In mid-December, during a contentious White House meeting over border wall funding with Democratic congressional leaders Nancy Pelosi and Chuck Schumer, Trump said he would take pride in shutting down the government. Since the shutdown began more than three weeks ago, Trump has not relented in his insistence on $5.7 billion in border wall funding from Congress, despite his earlier claims that Mexico would pay for the wall. Trump refused to sign a temporary funding bill that the outgoing Congress offered to keep the government open.

“I can’t tell you when the government’s going to be open. I can tell you it’s not going to be open until we have a wall or fence, whatever they’d like to call it,” Trump said on Dec. 25, according to the Associated Press. More recently, he has resisted a call from his own party to reopen the government ahead of more negotiations with Democrats. He also suggested he would declare a national emergency if negotiations could not break an impasse, allowing him to bypass Congress to get funding for the wall, though he has seemed to back away from that strategy in recent days.

Seventy percent of U.S. adults said it is bad strategy for Trump to bring the government to a grinding halt over a policy disagreement, such as funding for a wall along the U.S.-Mexico border. That includes 96 percent of Democrats, 72 percent of people who identify as politically independent and 35 percent of Republicans.

Now 25 days in, the nation has endured the longest government shutdown in its history, and there is no end in sight. More than 800,000 government workers are either furloughed or working without pay; on Friday, they did not receive their scheduled paychecks.

But the shutdown has caused public disruptions beyond those felt by federal workers. At airports, Transportation and Security Administration workers have launched “sick-outs” in protest, and Miami International Airport was forced to close a terminal as a result. Immigration court hearings have been postponed. Potential homebuyers and sellers have delayed purchases because the federal government could not process loans. And by March, according to the Trump administration, there will not be enough funds to cover Supplemental Nutrition Assistance Program benefits for 42 million Americans who rely on food stamps.

Trump’s base is beginning to crack as the shutdown drags on, this latest poll suggests. A majority of white evangelical Christians, men and U.S. men without college degrees — all groups that voted heavily for Trump over Hillary Clinton in the 2016 election — said shutting down the government over a policy disagreement was a bad idea. Among respondents who said they were Trump supporters in 2016, 30 percent said they could not support that approach.

In the last week, multiple polls have suggested that the public blames Trump and Republicans for the fallout, including 56 percent of Americans in a recent Quinnipiac poll and 53 percent of U.S. adults in an ABC News-Washington Post poll.

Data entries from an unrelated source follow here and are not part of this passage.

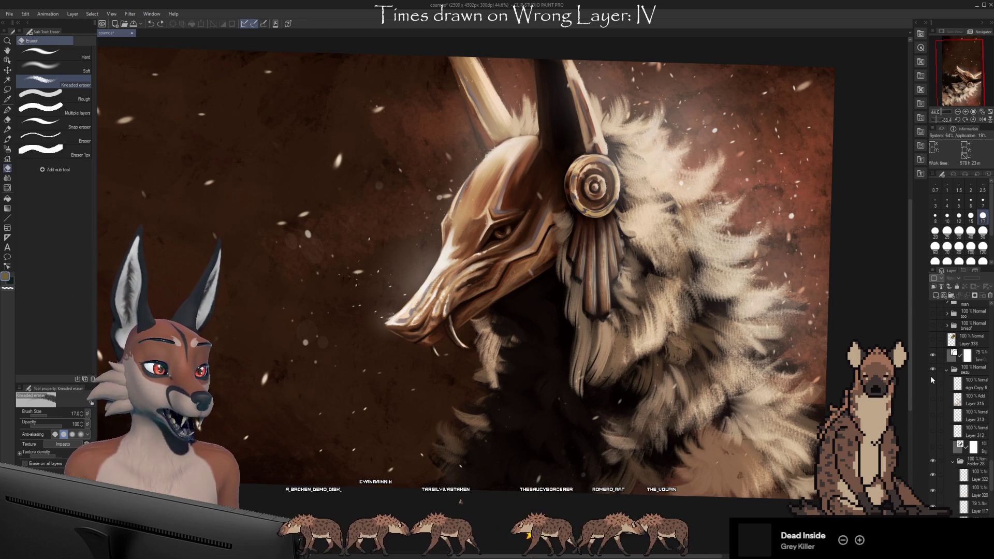
scroll(464, 230, up, 1)
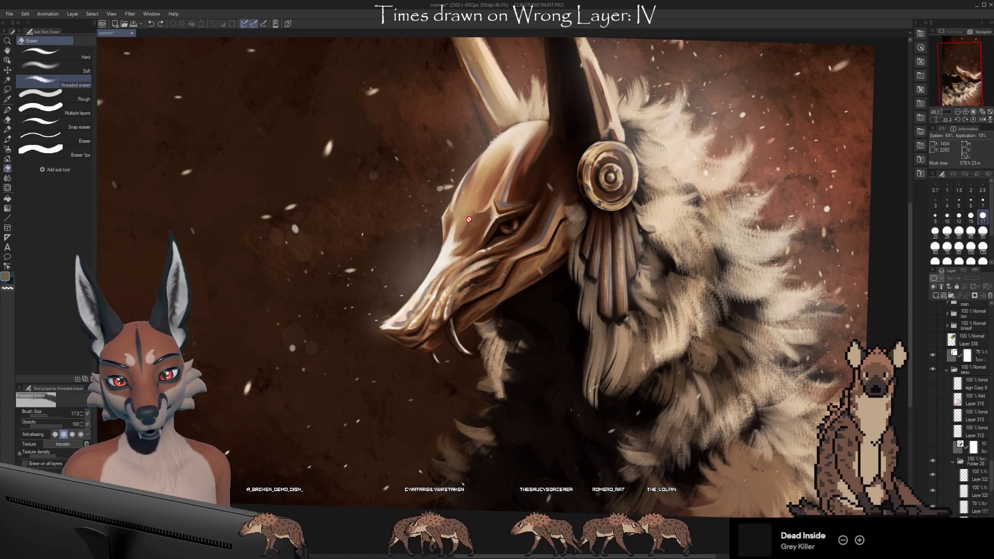
Step: Toggle the tone correction layer repeatedly to compare, leaving it turned on
click(933, 355)
click(933, 356)
click(933, 355)
click(933, 356)
click(933, 355)
click(933, 355)
click(933, 355)
click(933, 355)
click(933, 355)
click(933, 355)
click(933, 355)
scroll(932, 357, down, 5)
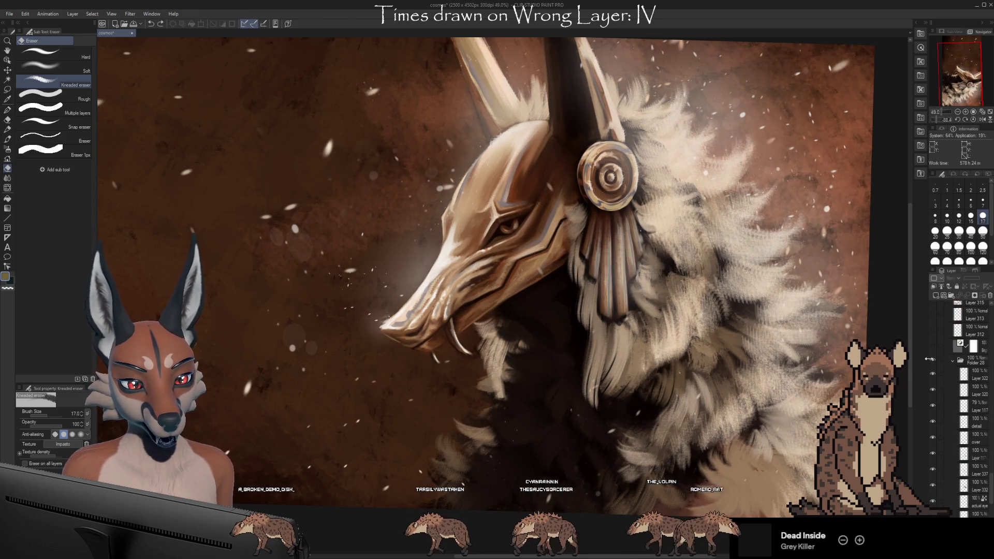
Step: Compare the fur with Layers 322 and 320, leaving 322 hidden and 320 visible
click(932, 374)
click(932, 374)
click(932, 373)
click(932, 374)
click(932, 374)
click(932, 374)
click(931, 373)
click(931, 387)
click(931, 388)
click(931, 387)
click(931, 388)
click(931, 387)
click(931, 387)
click(931, 387)
click(931, 387)
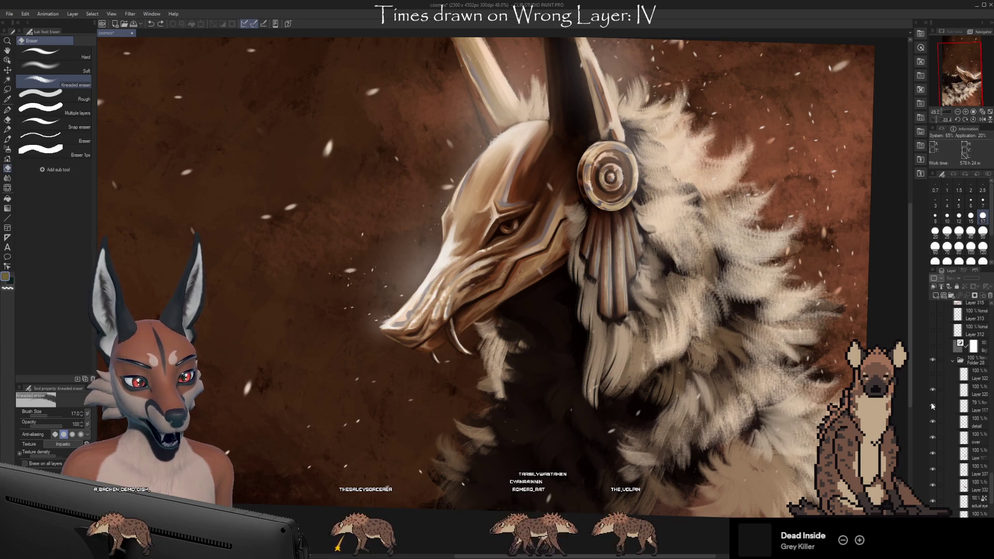
Step: Toggle Layer 117 to check which layer shades the mask and head
click(932, 406)
click(932, 406)
click(932, 406)
click(932, 406)
click(931, 406)
click(931, 406)
click(932, 406)
click(932, 406)
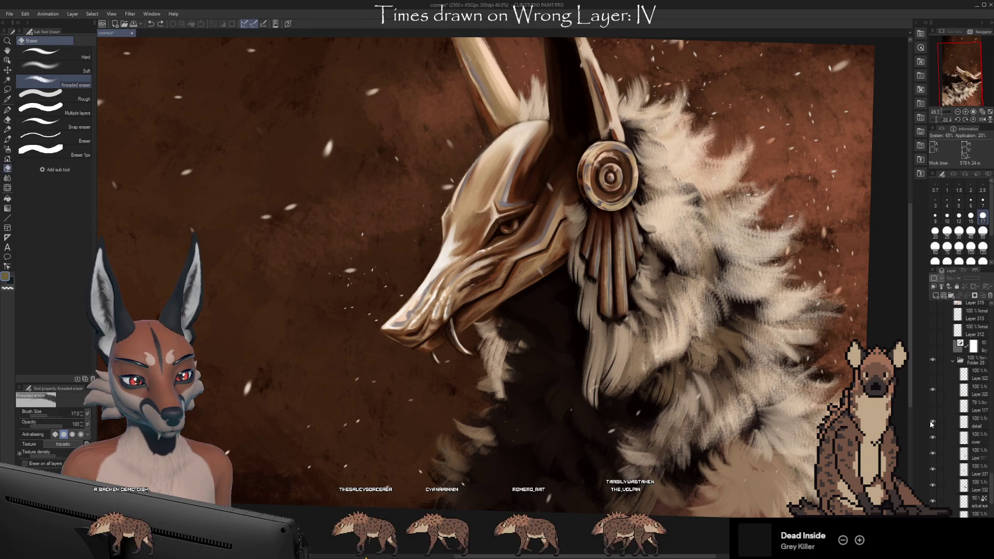
Step: Toggle the layers below to see which affect the ear, round ear ornament and mask
click(932, 438)
click(931, 438)
click(932, 437)
click(932, 437)
click(934, 451)
click(933, 452)
click(933, 452)
click(933, 452)
click(932, 454)
click(932, 469)
click(933, 470)
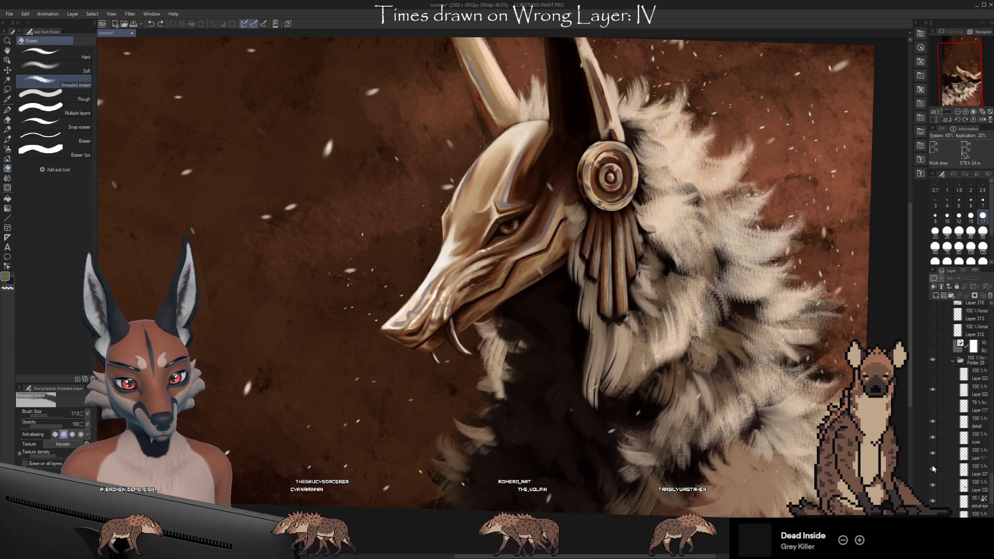
Step: Compare the horn and mask layers, keeping the layer that brightens the headphone area
click(933, 486)
click(933, 488)
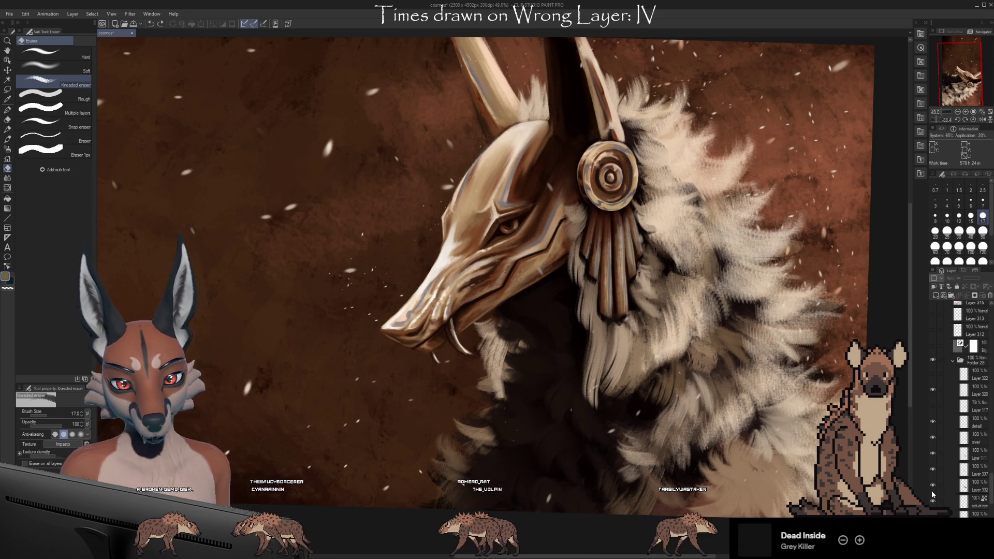
click(933, 500)
click(933, 500)
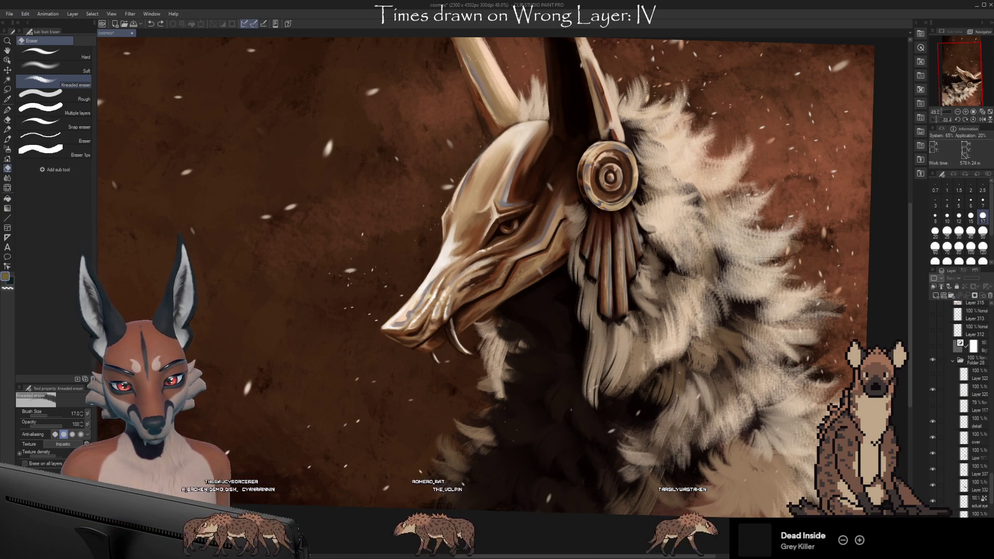
click(933, 500)
click(933, 500)
scroll(933, 500, down, 3)
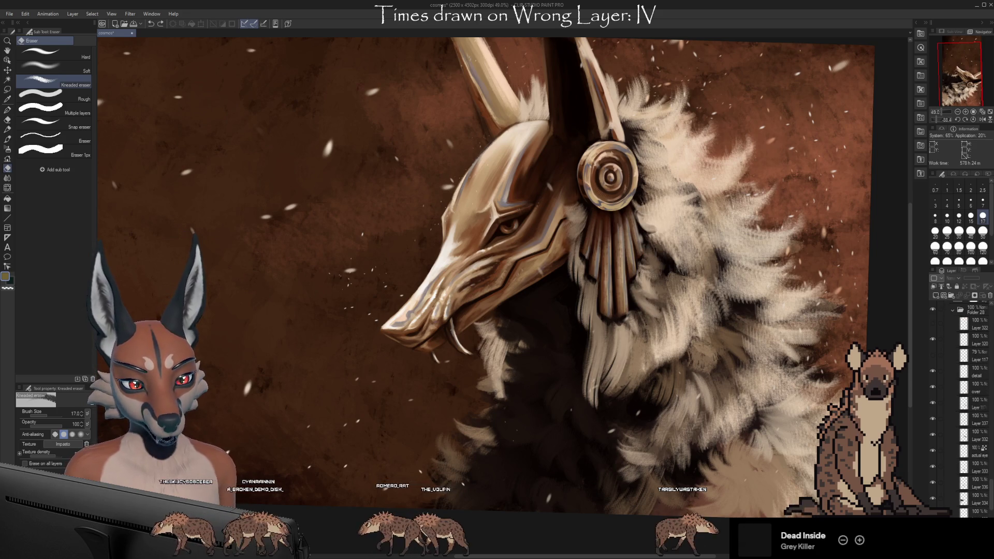
click(933, 501)
click(933, 500)
click(933, 500)
click(933, 501)
scroll(932, 501, up, 5)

This isn’t the first time the public has signaled its disapproval of government shutdowns. In December, a majority of U.S. adults — 57 percent — said they wanted Trump to compromise over the wall along the nation’s southern border rather than shut down the government, according to a poll from the PBS NewsHour, NPR and Marist.

“Shutdowns generally are not very popular,” said Barbara Carvalho, who directs Marist Poll. “It just depends on who ends up owning it.”

The PBS NewsHour and Marist conducted a survey Jan. 10-Jan. 13 that polled 1,023 U.S. adults with a margin of error of 3.8 percentage points, including 873 registered voters with a margin of error of 4.2 percentage points.